Arcanes, la lettre


Chaque mois, l'équipe des Archives s'exerce à traiter un sujet à partir de documents d'archives ou de ressources en ligne. Ainsi, des thèmes aussi variés que la mode, la chanson, le cinéma, le feu sont abordés...

HORS / OR


avril 2025

DANS LES ARCANES DE


Enfant déguisé en Indien lors de la matinée Travesty, Palais des Sports, 5 mars 1959. Emile Godefroy - Mairie de Toulouse, Archives municipales, 19Fi5417.

Or de "sauvage"


avril 2025

Lors de leur arrivée en Amérique, les conquistadors furent fascinés par les parures dorées qu’arboraient les dignitaires natifs. Il faut dire que leur voyage était principalement motivé par la découverte de nouvelles richesses, au premier rang desquelles figurait l’or. Ainsi, de véritables hordes sauvages déferlèrent sur ces territoires « inconnus » en quête d’un hypothétique Eldorado provoquant directement ou indirectement la destruction des populations autochtones, tant dans le sud que le nord.

[Éléments enregistrés]
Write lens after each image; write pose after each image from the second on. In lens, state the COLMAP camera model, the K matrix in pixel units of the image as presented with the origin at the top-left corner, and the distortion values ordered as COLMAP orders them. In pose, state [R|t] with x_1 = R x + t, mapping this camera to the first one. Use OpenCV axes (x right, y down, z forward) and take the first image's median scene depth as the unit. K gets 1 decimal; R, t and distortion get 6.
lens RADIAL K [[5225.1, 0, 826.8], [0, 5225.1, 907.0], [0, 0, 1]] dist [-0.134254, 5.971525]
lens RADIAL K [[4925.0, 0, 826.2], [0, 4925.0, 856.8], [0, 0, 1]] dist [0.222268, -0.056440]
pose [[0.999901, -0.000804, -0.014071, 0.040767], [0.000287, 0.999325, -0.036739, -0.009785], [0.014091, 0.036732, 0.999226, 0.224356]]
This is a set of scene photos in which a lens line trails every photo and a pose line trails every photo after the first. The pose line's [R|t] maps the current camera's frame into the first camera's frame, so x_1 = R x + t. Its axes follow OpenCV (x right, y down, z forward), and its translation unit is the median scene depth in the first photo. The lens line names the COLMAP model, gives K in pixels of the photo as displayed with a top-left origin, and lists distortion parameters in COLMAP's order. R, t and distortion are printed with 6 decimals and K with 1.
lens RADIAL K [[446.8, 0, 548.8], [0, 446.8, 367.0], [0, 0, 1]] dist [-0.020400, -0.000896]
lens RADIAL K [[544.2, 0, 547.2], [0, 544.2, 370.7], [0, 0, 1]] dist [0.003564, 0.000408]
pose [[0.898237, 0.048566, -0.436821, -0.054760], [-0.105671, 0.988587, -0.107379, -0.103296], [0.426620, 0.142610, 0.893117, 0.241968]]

▶ _Consignes_
[1] Selon le texte sur l'or et les conquistadors, quel était le principal motif de leur voyage en Amérique ?
[2] Poursuivez le texte sur l'or et les conquistadors après sa dernière phrase.
Les lignes fournies ne sont pas nécessaires.

▶ _Réponses_
[1] La découverte de nouvelles richesses, au premier rang desquelles figurait l'or.

[2]
Mais si les Amérindiens ont été largement décimés, ils ont été - comme c’est souvent le cas - également mythifiés par la littérature et le cinéma. A tel point que l’Indien a longtemps été un incontournable des panoplies pour bambins. Je vous invite donc à enfiler vos mocassins en peau de daim et votre coiffe en plumes d’aigles pour suivre la piste n°163 d’Arcanes et y découvrir moult trésors.  

  

Tout d’abord des portraits carte-de-visite, typiques du 19e siècle, réalisés par des photographes toulousains. Ces « attrapeurs d’ombres » font apparaître quelque chose comme l’âme de leurs sujets.    

  

Ensuite des hommes-médecine d’Ancien Régime dans leur quête éperdue du métal jaune : alchimie, magie, nécromancie. Ils se révèlent essentiellement des charlatans qui devront rendre des comptes à la justice. Rien à voir avec Sitting Bull. 

  

En matière de peinture sur peau, les congénères des Sioux, Kiowas et autres Iroquois ont des leçons à nous donner. Mais concernant les dorures sur cuir ou parchemin, les Archives pourraient leur en remontrer. 

  

En revanche, nul besoin de remonter l’étonnante pendule qui orne la façade d’un bâtiment de la rue Rivals. Les occidentaux ont un temps linéaire et des horloges circulaires, les natifs Américains ont un temps cyclique, et pour cadran la terre sur laquelle ils marchent. 

  

Sur laquelle ils marchent, et dont ils sont issus, si l’on en croit les cosmogonies de la Terre-Mère. Il en est de même d’une certaine monnaie d’or découverte lors des travaux de percement du métro et qui disparut quelques mois plus tard. 

  

Enfin, si vous souhaitez explorer de nouveaux territoires toulousains et partir à la chasse aux trésors patrimoniaux, nul besoin d’être un fin pisteur. Tout est à disposition sur Urban-Hist. J’ai dit !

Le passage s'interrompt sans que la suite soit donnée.